How to Schedule a Scrim (Without the Group Chat Chaos)
Every captain knows the ritual. You want one scrim. So you post in three Discords, DM two rival captains, screenshot a calendar, argue about time zones, lose half your roster to “wait, what time?”, and finally lock something in twenty minutes before it starts. The match is the easy part — booking it is the chaos.
It doesn’t have to be. Here’s how to schedule a scrim cleanly, and how the PaxJax Scrim Board turns the whole back-and-forth into a couple of taps.
Why the group chat falls apart
Booking a scrim in chat fails for the same reasons finding teammates in a Discord channel does: it’s an unstructured conversation pretending to be a scheduling tool.
- Your “anyone up for a scrim Thursday?” scrolls out of sight in minutes.
- Nobody states their rank, format, or region up front, so the first ten messages are just clarifying questions.
- Time zones turn “9pm” into a guessing game.
- You’re negotiating with one team at a time instead of letting the right opponent find you.
The fix isn’t more messages. It’s posting your scrim once, with all the details, somewhere built for it.
The clean way: post once, let opponents come to you
That’s exactly what the PaxJax Scrim Board is. Instead of chasing opponents, a team posts what it’s looking for and other teams browse and challenge it. Here’s the flow.

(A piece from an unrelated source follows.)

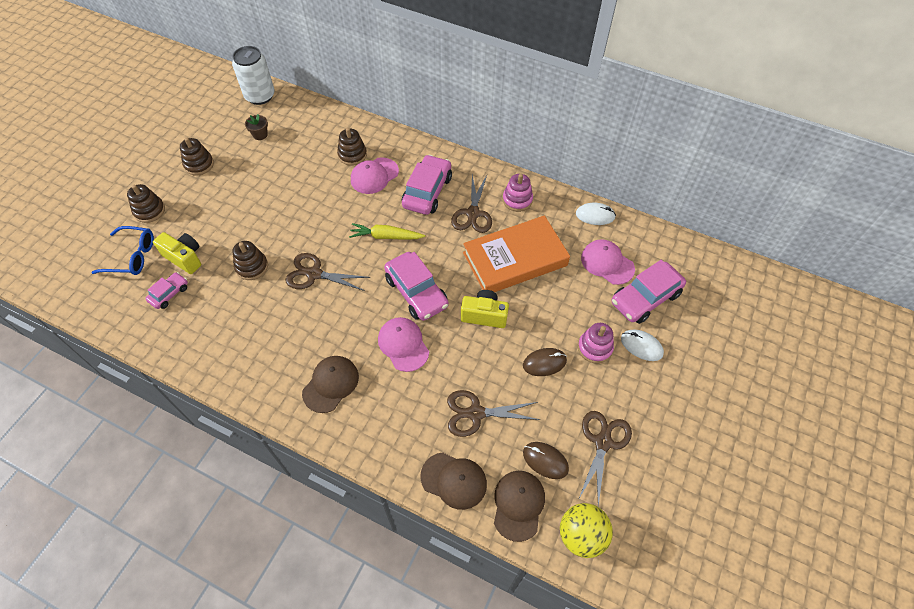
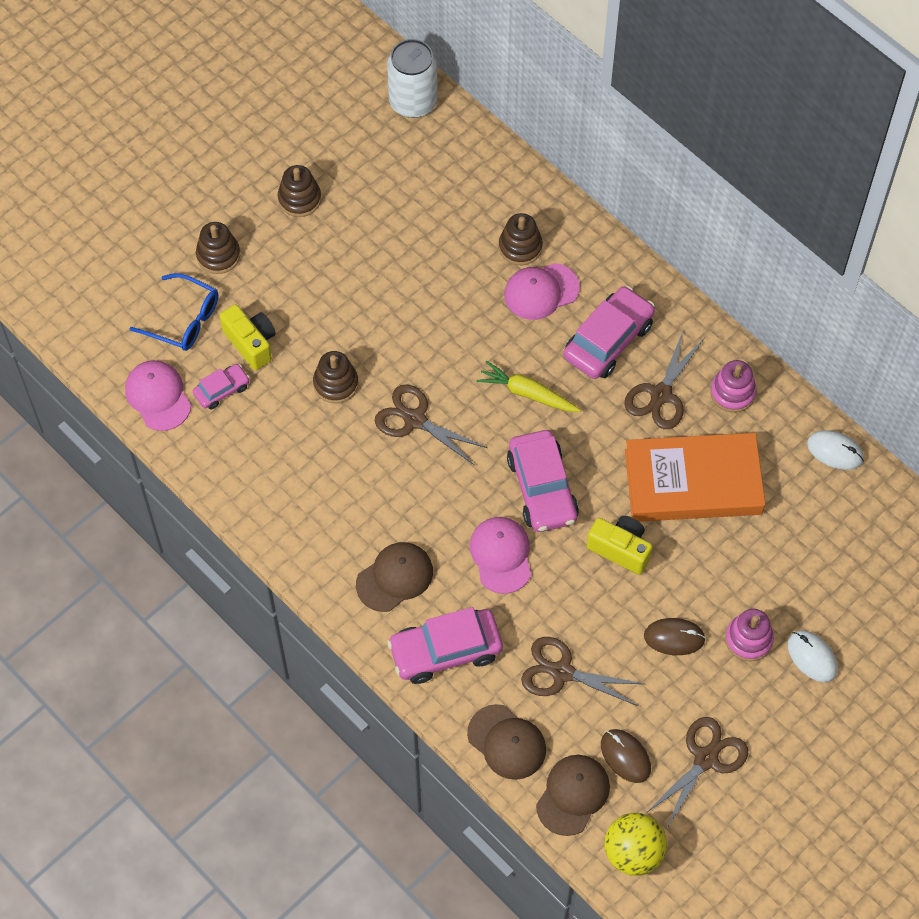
camera: 20 degrees right, 5 degrees up
(260, 135) = (397, 172): brown flower pot -> none
(607, 263) = (819, 528): pink cap -> pink cap (158, 396)
(645, 298) = (848, 594): pink car -> pink car (445, 651)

1. Post your scrim listing
Any team admin or moderator can create a listing from the Scrim Board. You fill in:
- Game (the only required field)
- Preferred date and time — shown with your team’s time zone, so nobody has to do the math
- Match format — Best of 1, 3, or 5
- Skill tier — Beginner, Intermediate, Advanced, Elite, or “Any Skill” to keep it open
- A short description — maps, rules, what you’re working on (up to 200 characters)
Your team name, logo, tag, and region are pulled in automatically. A team can keep up to three open listings at once, and each one auto-expires after about a week (or shortly after its date passes), so the board never fills up with stale posts.
2. Or browse the board and challenge someone
Looking for a match instead of posting one? Browse every open listing and filter down to what you want:
- Game
- Region
- Skill tier
- Match format
Each card shows the team, game, date, time and time zone, format, region, and skill level at a glance — everything the group chat made you ask for, already answered. Found a fit? Hit Challenge, pick which of your teams is playing, and confirm.
3. Both teams get notified, and it becomes a real match
When you challenge a listing, PaxJax creates a match proposal between the two teams and sends a push notification to both — no “did you see my message?” required. The listing flips to matched so nobody double-books it, and the match moves into your team’s match flow to be confirmed and played.
4. Manage it without the noise
While a listing is open, the owner can edit any detail — bump the time, change the format, tweak the notes — or cancel it outright. No deleting messages, no “ignore my last post,” no confusion.
A few captain’s habits that still matter
The Scrim Board removes the logistics, but a good scrim is still on you. Quick reminders (the full version lives in our first-scrim checklist):
- Match the skill tier honestly — a blowout teaches no one anything.
- Put the important stuff in the description — maps, server, any house rules.
- Lock a shot-caller and take notes during the match.
- Spend ten minutes reviewing afterward, win or lose.
Your team’s time is better spent practicing than coordinating. Post the scrim once, let the right opponent challenge it, and skip the group-chat chaos entirely.